As a counterpoint to the exploration of colour at play in After Image, the third volume in the colour series is devoted to colour at work. The colourful aspects of each of 17 occupations, including architect, optical scientist, printer, dyer (of fabrics and paper), ophthalmologist and chemist, are presented through a brief essay and illustrative examples: silks threads dyed with crushed bugs, an interpretation of Le Corbusier’s colour clavier, paint samples and hair swatches.
The book is standard in size (7 x 8.5 inches, 45 pp.) and overall design (conceived by Barbara and set in Fournier, bound by Claudia with leather and paste paper, boxed with various accessory items, including an equilateral prism) with the first two volumes in the series. This, however, is the first volume to actually be printed (on dampened Arches paper) by Rollin Milroy with the handpress at Heavenly Monkey.

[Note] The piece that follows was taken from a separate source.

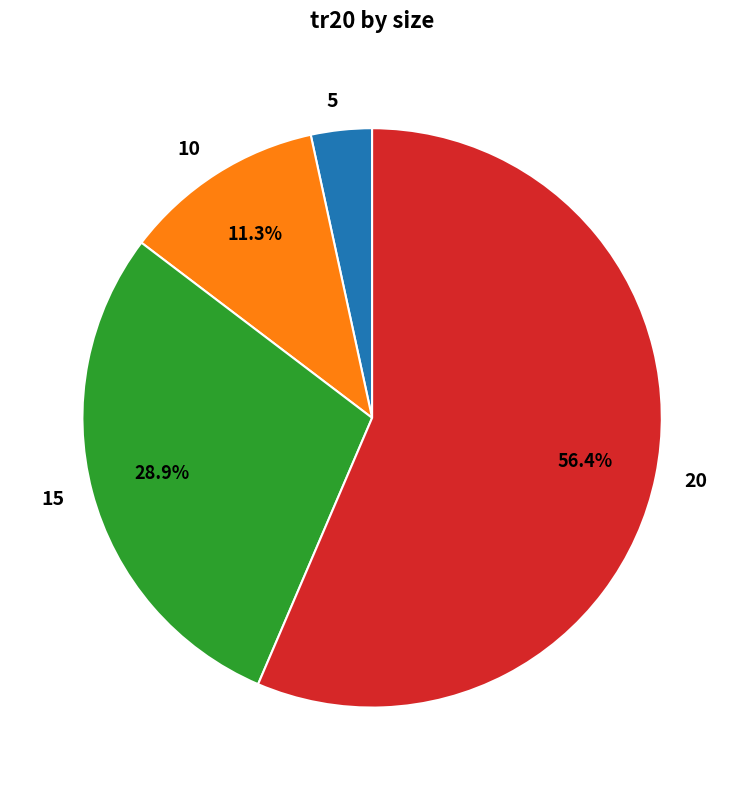

To the nearest percent, what is the combined percentage of 5 and 20?

60%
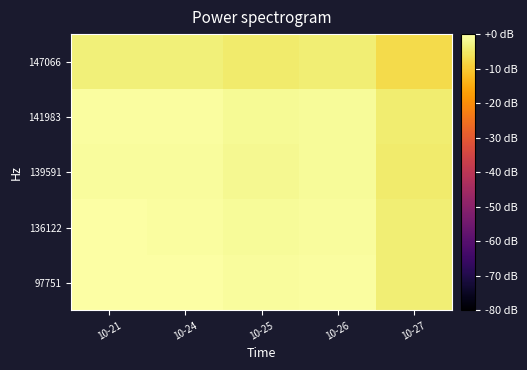

Rank the series by their maximum value, from lowest to highest.

147066, 139591, 141983, 136122, 97751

This resulted in the sheets emerging from the studio at a much slower pace than the volumes that were printed on David Clifford’s Heidelberg, but it was a pace closer to that at which Barbara was able to then complete the extensive amount of painting, embellishing and construction required for each copy.
As with the previous titles, the edition is limited to 30 numbered copies, with the first eight forming a deluxe issue. Each of these eight copies contains an original colour analysis of a different historical work of art. The colour analysis process is based on the work of Emily Noyes Vanderpoel, as found in her idiosyncratic book Color Problems (1901).